Ultra-narrow linewidth light generation based on an optoelectronic oscillator

TL;DR

This paper presents a method to generate ultra-narrow linewidth light using an optoelectronic oscillator combined with a feedback loop, achieving extremely low phase noise and linewidth, beneficial for advanced optical applications.

Contribution

The study introduces a novel approach that integrates an optoelectronic oscillator with a high-performance feedback loop to produce ultra-narrow linewidth light with enhanced stability.

Findings

Achieved a phase noise of -100 dBc/Hz at 1 kHz offset.

Narrowed the linewidth to as low as 0.23 Hz.
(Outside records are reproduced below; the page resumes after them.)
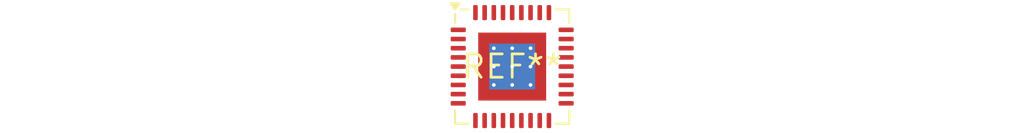
<source format=kicad_pcb>
(kicad_pcb (version 20240108) (generator pcbnew)

  (general
    (thickness 1.6)
  )

  (paper "A4")
  (layers
    (0 "F.Cu" signal)
    (31 "B.Cu" signal)
    (32 "B.Adhes" user "B.Adhesive")
    (33 "F.Adhes" user "F.Adhesive")
    (34 "B.Paste" user)
    (35 "F.Paste" user)
    (36 "B.SilkS" user "B.Silkscreen")
    (37 "F.SilkS" user "F.Silkscreen")
    (38 "B.Mask" user)
    (39 "F.Mask" user)
    (40 "Dwgs.User" user "User.Drawings")
    (41 "Cmts.User" user "User.Comments")
    (42 "Eco1.User" user "User.Eco1")
    (43 "Eco2.User" user "User.Eco2")
    (44 "Edge.Cuts" user)
    (45 "Margin" user)
    (46 "B.CrtYd" user "B.Courtyard")
    (47 "F.CrtYd" user "F.Courtyard")
    (48 "B.Fab" user)
    (49 "F.Fab" user)
    (50 "User.1" user)
    (51 "User.2" user)
    (52 "User.3" user)
    (53 "User.4" user)
    (54 "User.5" user)
    (55 "User.6" user)
    (56 "User.7" user)
    (57 "User.8" user)
    (58 "User.9" user)
  )

  (setup
    (pad_to_mask_clearance 0)
    (pcbplotparams
      (layerselection 0x00010fc_ffffffff)
      (plot_on_all_layers_selection 0x0000000_00000000)
      (disableapertmacros false)
      (usegerberextensions false)
      (usegerberattributes false)
      (usegerberadvancedattributes false)
      (creategerberjobfile false)
      (dashed_line_dash_ratio 12.000000)
      (dashed_line_gap_ratio 3.000000)
      (svgprecision 4)
      (plotframeref false)
      (viasonmask false)
      (mode 1)
      (useauxorigin false)
      (hpglpennumber 1)
      (hpglpenspeed 20)
      (hpglpendiameter 15.000000)
      (dxfpolygonmode false)
      (dxfimperialunits false)
      (dxfusepcbnewfont false)
      (psnegative false)
      (psa4output false)
      (plotreference false)
      (plotvalue false)
      (plotinvisibletext false)
      (sketchpadsonfab false)
      (subtractmaskfromsilk false)
      (outputformat 1)
      (mirror false)
      (drillshape 1)
      (scaleselection 1)
      (outputdirectory "")
    )
  )

  (net 0 "")

  (footprint "QFN-36-1EP_6x6mm_P0.5mm_EP3.7x3.7mm_ThermalVias" (layer "F.Cu") (at 0 0))

)

</source>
Demonstrated broadband noise suppression compared to traditional methods.

Abstract

Narrow-linewidth light sources are essential for both fundamental research and various technological applications, yet they are challenging to generate directly due to instabilities in active laser cavities and the misalignment between closely spaced resonator modes and broad gain bandwidth. In this study, we demonstrate the direct generation of low-noise light from an optoelectronic oscillator (OEO). By minimizing the delay in the optoelectronic link and employing a high-quality optical resonator, an OEO can simultaneously generate both a low-phase-noise optical oscillation that is resilient to phase fluctuations of its pump laser, and a radio frequency (RF) oscillation that captures these fluctuations. We leverage these RF-domain fluctuations to implement a high-performance feedback loop, which stabilizes the pump laser and significantly enhances the performance of optical oscillation. This approach achieves an outstanding phase noise level of -100 dBc/Hz at a 1 kHz offset and an integrated linewidth as narrow as 0.23 Hz. The integration of optoelectronic oscillation and feedback loop provides significant broadband noise suppression compared to conventional schemes for generating narrow-linewidth light, paving the way for developments in fields such as coherent optical communications, atomic spectroscopy, metrology, and quantum optics.